→ PROBLEM STATEMENT
Please write out, exactly as given, the line that contains "python=3 openmpi mpi4py" and all lines that follow it through the end of the listing, and nothing else.

→ EXERCISE INPUTS

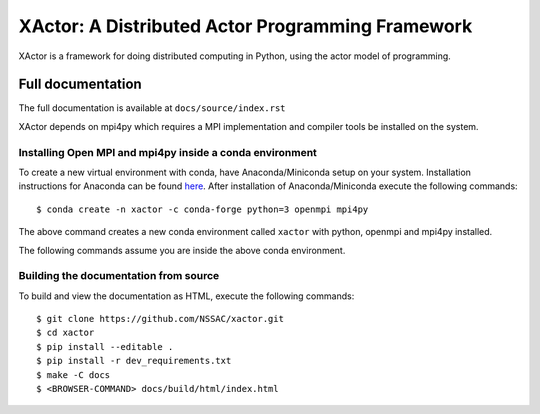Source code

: XActor: A Distributed Actor Programming Framework
=================================================

XActor is a framework for doing distributed computing in Python,
using the actor model of programming.

Full documentation
------------------

The full documentation is available at ``docs/source/index.rst``

XActor depends on mpi4py which requires a MPI implementation
and compiler tools be installed on the system.

Installing Open MPI and mpi4py inside a conda environment
.........................................................

To create a new virtual environment with conda,
have Anaconda/Miniconda setup on your system.
Installation instructions for Anaconda can be found
`here <https://conda.io/docs/user-guide/install/index.html>`_.
After installation of Anaconda/Miniconda
execute the following commands::

    $ conda create -n xactor -c conda-forge python=3 openmpi mpi4py

The above command creates a new conda environment called ``xactor``
with python, openmpi and mpi4py installed.

The following commands assume you are inside the above conda environment.

Building the documentation from source
......................................

To build and view the documentation as HTML, execute the following commands::

    $ git clone https://github.com/NSSAC/xactor.git
    $ cd xactor
    $ pip install --editable .
    $ pip install -r dev_requirements.txt
    $ make -C docs
    $ <BROWSER-COMMAND> docs/build/html/index.html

→ EXERCISE RESULT
    $ conda create -n xactor -c conda-forge python=3 openmpi mpi4py

The above command creates a new conda environment called ``xactor``
with python, openmpi and mpi4py installed.

The following commands assume you are inside the above conda environment.

Building the documentation from source
......................................

To build and view the documentation as HTML, execute the following commands::

    $ git clone https://github.com/NSSAC/xactor.git
    $ cd xactor
    $ pip install --editable .
    $ pip install -r dev_requirements.txt
    $ make -C docs
    $ <BROWSER-COMMAND> docs/build/html/index.html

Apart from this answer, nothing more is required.